Office Space FAQ

The Main Office Costs Aside from Rent


In addition to wages, you'll need to account for pension contributions, national insurance, and any benefits or bonuses you offer - such as sick leave, paid holidays, maternity leave, etc. For most small businesses, payroll costs represent 20 to 30% of all operating expenses.

Moreover, if you have an external payroll manager or accountant to handle payroll processing costs, their fees will have to be added to your expenses too. The same applies if you hire staff using agencies or recruiters. It's also important to not forget the costs associated with hiring cleaning or janitorial staff.

Business Rates

Business rates are payable by the occupier of commercial premises. This is a recurring expense, with bills issued during the first quarter of the year. These rates are calculated by your city council and reviewed every year. For further information regarding the exact rates that apply to your businesses, it's important to contact your property manager or council directly. Alternatively, you can obtain an estimate of your business rates bill here.

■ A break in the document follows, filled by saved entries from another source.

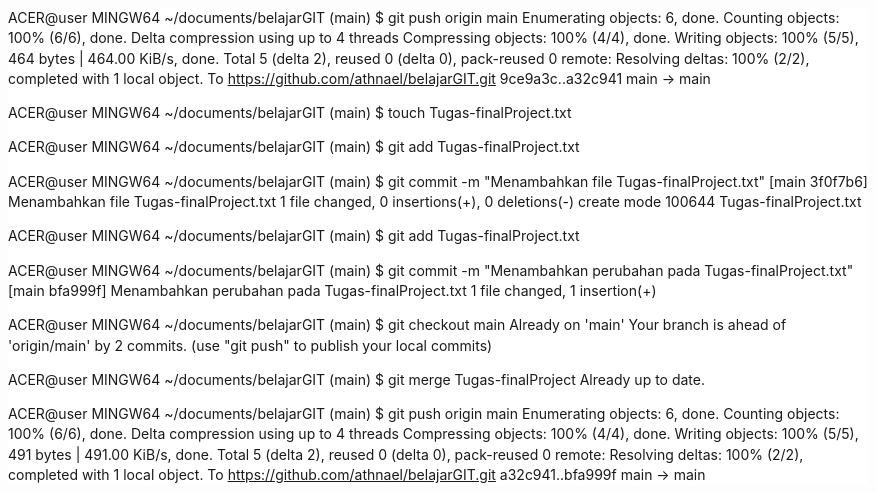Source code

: ACER@user MINGW64 ~/documents/belajarGIT (main)
$ git push origin main
Enumerating objects: 6, done.
Counting objects: 100% (6/6), done.
Delta compression using up to 4 threads
Compressing objects: 100% (4/4), done.
Writing objects: 100% (5/5), 464 bytes | 464.00 KiB/s, done.
Total 5 (delta 2), reused 0 (delta 0), pack-reused 0
remote: Resolving deltas: 100% (2/2), completed with 1 local object.
To https://github.com/athnael/belajarGIT.git
   9ce9a3c..a32c941  main -> main

ACER@user MINGW64 ~/documents/belajarGIT (main)
$ touch Tugas-finalProject.txt

ACER@user MINGW64 ~/documents/belajarGIT (main)
$ git add Tugas-finalProject.txt

ACER@user MINGW64 ~/documents/belajarGIT (main)
$ git commit -m "Menambahkan file Tugas-finalProject.txt"
[main 3f0f7b6] Menambahkan file Tugas-finalProject.txt
 1 file changed, 0 insertions(+), 0 deletions(-)
 create mode 100644 Tugas-finalProject.txt

ACER@user MINGW64 ~/documents/belajarGIT (main)
$ git add Tugas-finalProject.txt

ACER@user MINGW64 ~/documents/belajarGIT (main)
$ git commit -m "Menambahkan perubahan pada Tugas-finalProject.txt"
[main bfa999f] Menambahkan perubahan pada Tugas-finalProject.txt
 1 file changed, 1 insertion(+)

ACER@user MINGW64 ~/documents/belajarGIT (main)
$ git checkout main
Already on 'main'
Your branch is ahead of 'origin/main' by 2 commits.
  (use "git push" to publish your local commits)

ACER@user MINGW64 ~/documents/belajarGIT (main)
$ git merge Tugas-finalProject
Already up to date.

ACER@user MINGW64 ~/documents/belajarGIT (main)
$ git push origin main
Enumerating objects: 6, done.
Counting objects: 100% (6/6), done.
Delta compression using up to 4 threads
Compressing objects: 100% (4/4), done.
Writing objects: 100% (5/5), 491 bytes | 491.00 KiB/s, done.
Total 5 (delta 2), reused 0 (delta 0), pack-reused 0
remote: Resolving deltas: 100% (2/2), completed with 1 local object.
To https://github.com/athnael/belajarGIT.git
   a32c941..bfa999f  main -> main
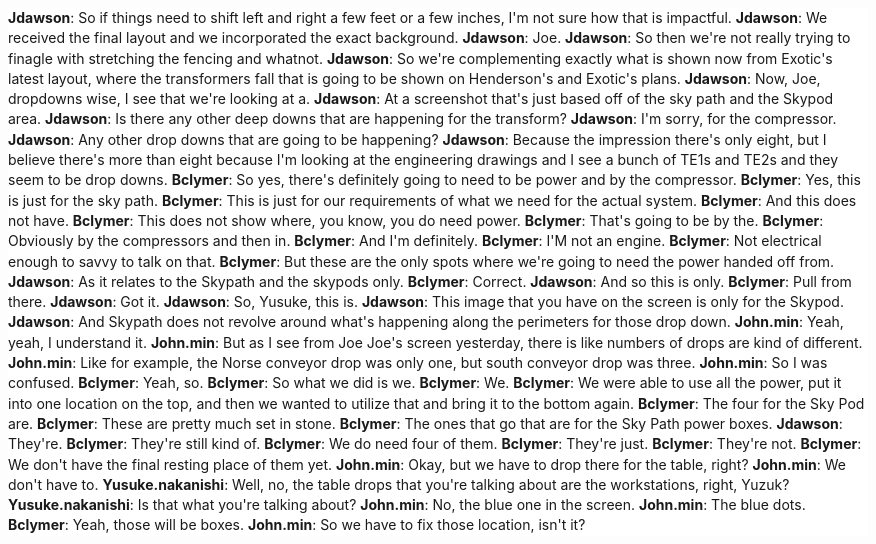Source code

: **Jdawson**: So if things need to shift left and right a few feet or a few inches, I'm not sure how that is impactful.
**Jdawson**: We received the final layout and we incorporated the exact background.
**Jdawson**: Joe.
**Jdawson**: So then we're not really trying to finagle with stretching the fencing and whatnot.
**Jdawson**: So we're complementing exactly what is shown now from Exotic's latest layout, where the transformers fall that is going to be shown on Henderson's and Exotic's plans.
**Jdawson**: Now, Joe, dropdowns wise, I see that we're looking at a.
**Jdawson**: At a screenshot that's just based off of the sky path and the Skypod area.
**Jdawson**: Is there any other deep downs that are happening for the transform?
**Jdawson**: I'm sorry, for the compressor.
**Jdawson**: Any other drop downs that are going to be happening?
**Jdawson**: Because the impression there's only eight, but I believe there's more than eight because I'm looking at the engineering drawings and I see a bunch of TE1s and TE2s and they seem to be drop downs.
**Bclymer**: So yes, there's definitely going to need to be power and by the compressor.
**Bclymer**: Yes, this is just for the sky path.
**Bclymer**: This is just for our requirements of what we need for the actual system.
**Bclymer**: And this does not have.
**Bclymer**: This does not show where, you know, you do need power.
**Bclymer**: That's going to be by the.
**Bclymer**: Obviously by the compressors and then in.
**Bclymer**: And I'm definitely.
**Bclymer**: I'M not an engine.
**Bclymer**: Not electrical enough to savvy to talk on that.
**Bclymer**: But these are the only spots where we're going to need the power handed off from.
**Jdawson**: As it relates to the Skypath and the skypods only.
**Bclymer**: Correct.
**Jdawson**: And so this is only.
**Bclymer**: Pull from there.
**Jdawson**: Got it.
**Jdawson**: So, Yusuke, this is.
**Jdawson**: This image that you have on the screen is only for the Skypod.
**Jdawson**: And Skypath does not revolve around what's happening along the perimeters for those drop down.
**John.min**: Yeah, yeah, I understand it.
**John.min**: But as I see from Joe Joe's screen yesterday, there is like numbers of drops are kind of different.
**John.min**: Like for example, the Norse conveyor drop was only one, but south conveyor drop was three.
**John.min**: So I was confused.
**Bclymer**: Yeah, so.
**Bclymer**: So what we did is we.
**Bclymer**: We.
**Bclymer**: We were able to use all the power, put it into one location on the top, and then we wanted to utilize that and bring it to the bottom again.
**Bclymer**: The four for the Sky Pod are.
**Bclymer**: These are pretty much set in stone.
**Bclymer**: The ones that go that are for the Sky Path power boxes.
**Jdawson**: They're.
**Bclymer**: They're still kind of.
**Bclymer**: We do need four of them.
**Bclymer**: They're just.
**Bclymer**: They're not.
**Bclymer**: We don't have the final resting place of them yet.
**John.min**: Okay, but we have to drop there for the table, right?
**John.min**: We don't have to.
**Yusuke.nakanishi**: Well, no, the table drops that you're talking about are the workstations, right, Yuzuk?
**Yusuke.nakanishi**: Is that what you're talking about?
**John.min**: No, the blue one in the screen.
**John.min**: The blue dots.
**Bclymer**: Yeah, those will be boxes.
**John.min**: So we have to fix those location, isn't it?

Remember, if you disagree with a property valuation - or you think there's an error in the bill - you'll need to get a reassessment through a chartered surveyor, further adding to your expenses.

Service Charges

Service charges are paid to the office building owner and cover the costs of maintaining common spaces, such as entrance areas, lifts, corridors, etc. This charge also covers repairs to the exterior of the office building (e.g. roofs, walls, pathways, etc.). In some cases, service charges include property management fees and utility bills for common areas.

The actual cost is variable, but it should be specified in the lease document. The contract should also outline how these charges are paid (yearly, monthly, or quarterly). Keep in mind that older buildings may need more maintenance, so charges could be higher even if the lease itself is cheaper.


Here you'll need to account for:
- Basic utilities: water, heating, cooling, lighting, and gas. When it comes to these basic utilities, such as electricity, bear in mind that business rates are different from residential rates and contract terms are longer. It's important to shop around or use a price comparison tool to find out the best deal.

- Communications: landline, mobile phones for exclusive business use, and the internet. The costs vary depending on your supplier, office size, and the number of employees. Modern buildings or those with a BREEAM or LEED certification may come with higher rental fees, but energy bills are lower.

Equipment & Supplies

Office equipment is not a recurring expense, but it still needs to be accounted for. If you're setting up an office for the first time, you'll need to pay for furniture, filing cabinets and storage supplies, photocopiers, printers, scanners, office supplies, branded or promotional items, and computers unless you run a bring-your-own business. Some software licenses must be renewed every year, so add that to your expenses too.


When you become an employer, UK law requires that you have employer's liability cover. Other types of insurance are not mandatory but having them is considered good business practice. Depending on the type of business your run, insurance covering professional indemnity, interruption of business, contents, public liability, company vehicles, and stock may be needed.

Health & Safety

All UK businesses are required to have basic health and safety equipment, such as first aid kits and fire extinguishers. In addition to the cost to purchase, this equipment needs to be maintained or inspected, adding additional costs to your running expenses.